Returning to the castle last week for only the second time since the war, Avis enlisted the help of a small army of guides and behind-the-scenes staff in her search for the bedroom which was her home.
And after much head-scratching and wandering along corridors and up staircases hidden from the public gaze, staff led the way to the small room where they believe Avis, now 86, was billeted, in a large, round tower with a view over the old town.
But then, Avis deserved the efforts taken to retrace her footsteps. As a radar operator at Poling, she was awarded the Military Medal for staying at her post while the base came under attack from German bombers. Only five other women were Second World War recipients of the medal.
Earlier in her visit, Arundel mayor Bill Beere, who is among the team of castle guides, took Avis on a tour, showing her places she had not known during her wartime stay.
"I only knew the part where we were billeted. The rest of the castle I never saw. When we came here in November, 1939, the Duke was in France, but he came back when France fell.
"We didn't see a lot of his family I just saw one of his daughters, who was only a baby, and I remember the Duchess at a dance on New Year's Eve in the Barons' Hall.
"We came back from our shifts at Poling and went straight up the stairs to our rooms in a large, round tower. Sometimes when we arrived after a late night shift, the porter would be waiting with a jug of hot soup for us.
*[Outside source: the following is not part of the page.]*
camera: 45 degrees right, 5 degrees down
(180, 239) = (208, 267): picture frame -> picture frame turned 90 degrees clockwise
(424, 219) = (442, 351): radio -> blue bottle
"We were very well looked after, with butter, milk and pheasants off the Duke's estate. The room was very comfortable and we even had our own butler at the beginning."
Even in wartime Britain, life had its lighter moments. Avis recalls taking part in a concert party at a Littlehampton cinema, performing The Quarter-master's Store, playing darts at the old Bridge Hotel in Arundel and watching films at the Arun Cinema in Arundel.
"I was more nervous about going on the stage for the concert party at Littlehampton than I was about working at Poling."
That was all to change, however, one fine, summer's day in August, 1940, when, to her horror, Avis picked up the first signs of a 100-plus bomber raid heading across the English Channel to the Sussex coast. The wave of German aircraft split into three, for raids on Gosport, Ford and Poling.
The radar station was one of a chain along the south coast and was hit by 90 bombs. In spite of the pummelling the base took, Avis continued to monitor the German bombers until an officer wrenched open the buckled, blast-proof door and told her the site was being evacuated.
"I never thought for one moment I was being brave. As far as I was concerned, I was doing the job I was trained to do. If I had run away when I was needed most, that would have gone against my training.
"We walked back to Arundel Parish Church and I have never fallen on my knees and prayed so hard, thanking God we were still alive and praying that our country would survive."
Avis' service in the WRAF led to her moving, six years ago, to the RAF Benevolent Fund's Princess Marina House at Rustington. Peter and Ann Blake, two of the home's staff, wrote to the castle asking if Avis could go back again, and accompanied her on her visit.
Three years ago, I took Avis on her first visit since the war, but we were unable to find her old lodgings, so mayor Bill Beere was all the more pleased by the apparent success this time.
"It's been delightful trying to solve the mystery of where she stayed. We are not absolutely sure we have got it right, but we think we have."
Deputy head guide Susanne Holloway was also pleased. "She has been a pleasure to meet. Her story is part of the living history of the castle."